Protectionism Versus Free-Trad Essay, Research Paper
The main objective of the following paper is to explain the protectionism versus free trade argument, to explain the problems this debate has created in the arena of international trade and to outline the ways in which international agreements have contributed to their resolve. Although many of the following issues are still present in the world economy today, they are constantly improving due to agreements such as the Uruguay Round and the North American Free Trade Agreement (NAFTA).
Protectionism is easily related to the belief that a nation s resources need to be protected from international competition brought about by trade. Protectionist policies include trade restrictions which are of many natures. (See Appendix 1.A)
Nations seek protectionist policy for various reasons such as: a source of government revenue,, to satisfy domestic interest groups and for the infant-industry argument among others. (See Appendix 1.B) The on-going debate regarding protectionist measures in the world economy seems to be an everlasting struggle. The recent World Trade Organization (WTO) conference in Seattle, for example, turned into a political battleground where protectionists rioted against the free traders . (Martin Morse Wooster, 55, June 2000) Violent riots and passionate arguments come to characterize meetings regarding the following topics, however to understand the issues at hand, one must get beyond the sound and the fury and examine the basic topics at hand.
Tariffs are additional costs, such as taxes, that are added to a commodity as it either enters or leaves a nation. Import tariffs will be the type of tariff discussed in this paper. Tariffs can be calculated in the following three manners: the ad valorem tariff which is calculated by a fixed percentage of the estimated market value of the good, the specific tariff which is calculated as a fixed dollar amount per unit and the compound tariff which combines both a fixed sum and a percentage. (See Appendix 1.C) The effects of a tariff on the welfare of a nation result in gains only for the domestic suppliers and losses for the domestic consumers. (See Appendix 1.D)
Non-Tariff Barriers (NTB s)
Although there is some confusion to whether quotas are considered non-tariff barriers we will consider them as NTB s in any further discussion.
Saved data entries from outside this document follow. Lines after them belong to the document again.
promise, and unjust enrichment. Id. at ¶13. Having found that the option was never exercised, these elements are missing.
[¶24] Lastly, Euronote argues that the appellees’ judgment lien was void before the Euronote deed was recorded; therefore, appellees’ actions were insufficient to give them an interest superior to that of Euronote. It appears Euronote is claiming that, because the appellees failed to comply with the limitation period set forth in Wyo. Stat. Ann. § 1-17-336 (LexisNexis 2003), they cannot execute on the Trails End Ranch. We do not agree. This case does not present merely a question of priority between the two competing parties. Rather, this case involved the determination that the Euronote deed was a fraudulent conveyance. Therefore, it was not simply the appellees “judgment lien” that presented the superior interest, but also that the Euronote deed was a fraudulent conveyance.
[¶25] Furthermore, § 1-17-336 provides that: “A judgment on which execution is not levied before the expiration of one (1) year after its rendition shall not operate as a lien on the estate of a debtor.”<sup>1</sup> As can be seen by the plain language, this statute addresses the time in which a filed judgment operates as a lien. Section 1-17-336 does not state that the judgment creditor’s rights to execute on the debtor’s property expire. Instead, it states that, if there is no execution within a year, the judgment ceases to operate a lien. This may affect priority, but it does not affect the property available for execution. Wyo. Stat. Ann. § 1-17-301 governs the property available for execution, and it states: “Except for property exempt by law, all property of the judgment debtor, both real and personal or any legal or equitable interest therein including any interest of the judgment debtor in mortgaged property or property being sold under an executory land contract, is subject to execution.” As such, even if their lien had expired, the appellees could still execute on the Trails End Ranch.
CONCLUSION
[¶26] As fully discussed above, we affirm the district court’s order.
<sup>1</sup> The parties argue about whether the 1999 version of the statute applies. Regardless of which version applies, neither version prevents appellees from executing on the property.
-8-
Quotas are the first NTB we will discuss as they are considered the most important NTB in the present World Market. By definition, a quota is a quantitative limit placed on the import of a commodity. The protection offered by a quota holds more certainty than that of a tariff. Because tariffs depend on the price elasticity of the commodity it is very difficult to predict extra costs.
The second type of NTB we will examine is the Voluntary Export Restraint (VER). VERs are also very important NTBs as they are a type of quota themselves. VERs are agreement between countries to restrict the number of exports in a particular sector. They grew in popularity through the 1980’s when tariffs began to fall.
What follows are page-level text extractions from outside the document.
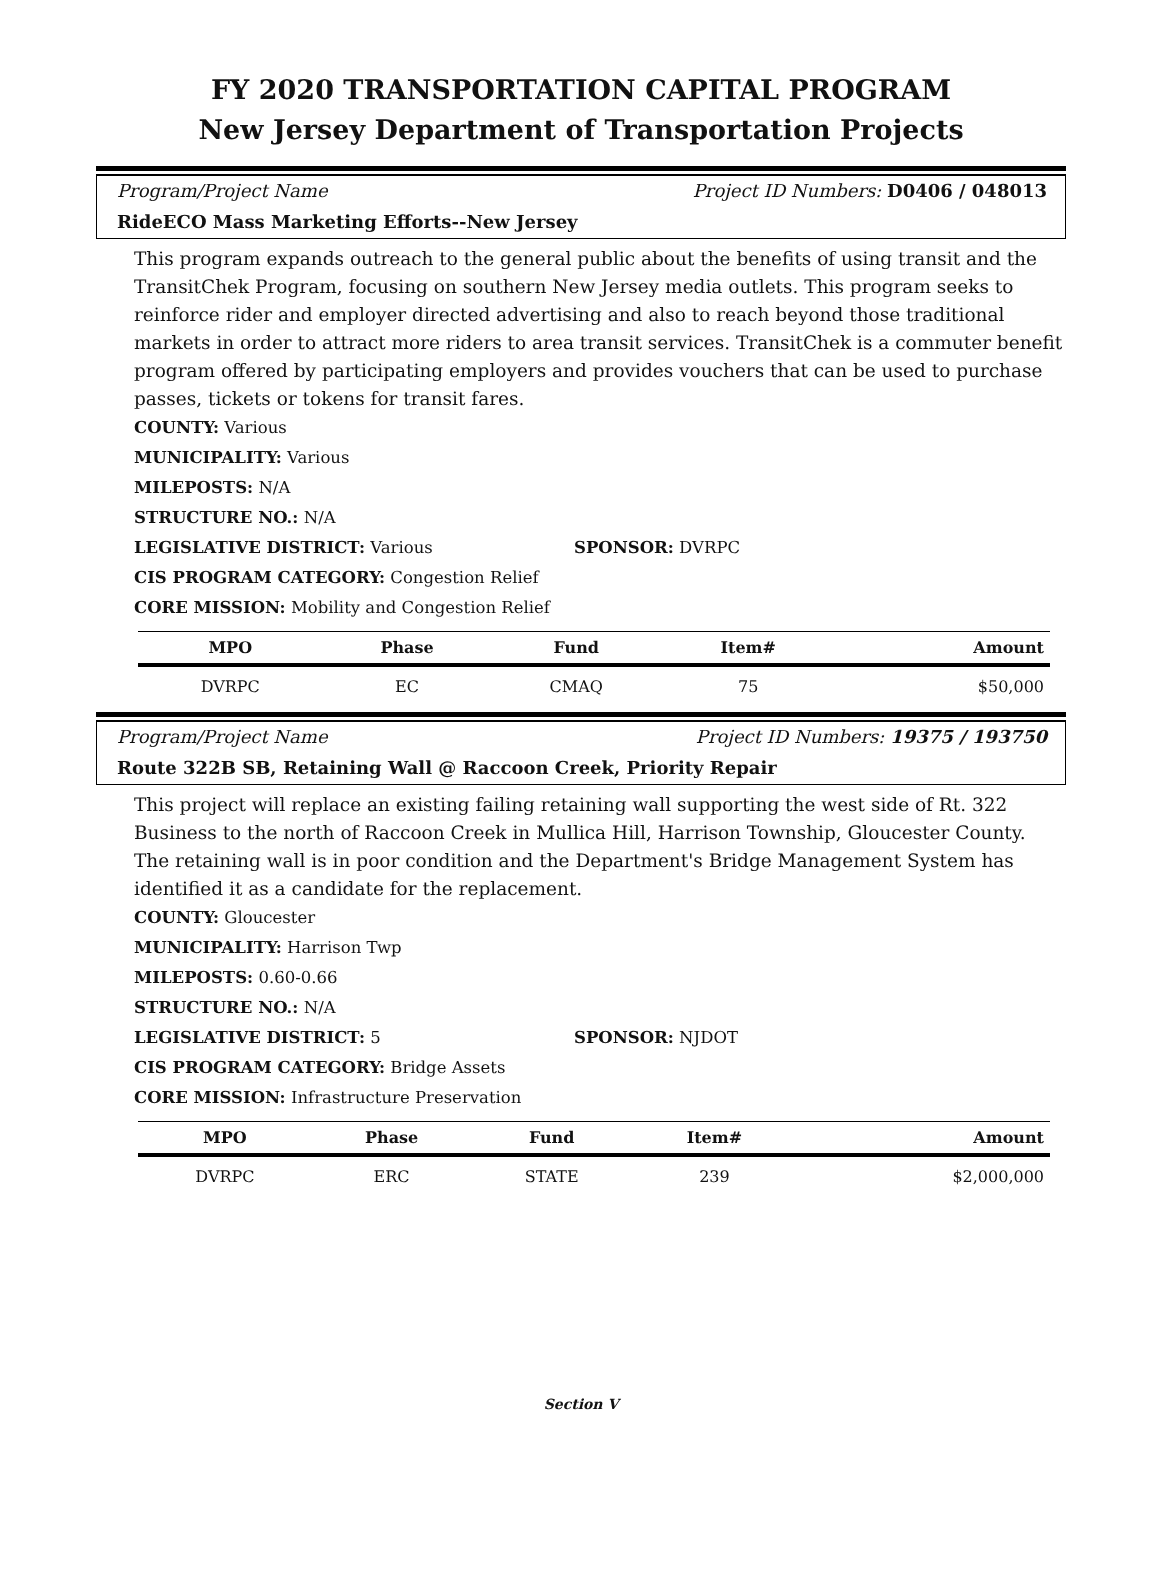FY 2020 TRANSPORTATION CAPITAL PROGRAM
New Jersey Department of Transportation Projects
Program/Project Name Project ID Numbers: D0406 / 048013
RideECO Mass Marketing Efforts--New Jersey
This program expands outreach to the general public about the benefits of using transit and the TransitChek Program, focusing on southern New Jersey media outlets. This program seeks to reinforce rider and employer directed advertising and also to reach beyond those traditional markets in order to attract more riders to area transit services. TransitChek is a commuter benefit program offered by participating employers and provides vouchers that can be used to purchase passes, tickets or tokens for transit fares.
COUNTY: Various
MUNICIPALITY: Various
MILEPOSTS: N/A
STRUCTURE NO.: N/A
LEGISLATIVE DISTRICT: Various SPONSOR: DVRPC
CIS PROGRAM CATEGORY: Congestion Relief
CORE MISSION: Mobility and Congestion Relief
| MPO | Phase | Fund | Item# | Amount |
| --- | --- | --- | --- | --- |
| DVRPC | EC | CMAQ | 75 | $50,000 |
Program/Project Name Project ID Numbers: 19375 / 193750
Route 322B SB, Retaining Wall @ Raccoon Creek, Priority Repair
This project will replace an existing failing retaining wall supporting the west side of Rt. 322 Business to the north of Raccoon Creek in Mullica Hill, Harrison Township, Gloucester County. The retaining wall is in poor condition and the Department's Bridge Management System has identified it as a candidate for the replacement.
COUNTY: Gloucester
MUNICIPALITY: Harrison Twp
MILEPOSTS: 0.60-0.66
STRUCTURE NO.: N/A
LEGISLATIVE DISTRICT: 5 SPONSOR: NJDOT
CIS PROGRAM CATEGORY: Bridge Assets
CORE MISSION: Infrastructure Preservation
| MPO | Phase | Fund | Item# | Amount |
| --- | --- | --- | --- | --- |
| DVRPC | ERC | STATE | 239 | $2,000,000 |
Section V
Thirdly are technical and administrative regulations such as safety and health regulations and labelling requirements on imported commodities.
International cartels are the fourth NTB we will examine. An international cartel is an organization who has suppliers located in various countries that all agree to put restrictions on the commodity in attempts to maximize total profits. International cartels are prohibited in the US and are strictly regulated outside. An example of a powerful cartel would be OPEC (Oil Producing and Exporting Countries).
Dumping is the final NTB we will examine. Dumping refers to the sale of a commodity at a higher price domestically than in outside markets. There are three classifications under which dumping behaviours fall: persistent, predatory and sporadic. Persistent dumping is also known as International Price Discrimination and occurs when a producer engages in dumping behaviours continuously. A higher price is charged domestically where the price of the good is protected by trade barriers and transportation costs and a lower price is charged internationally so the producer can compete in the foreign market. Predatory dumping is a temporary practice which aims to drive foreign producers out of the market before raising prices back to the market price.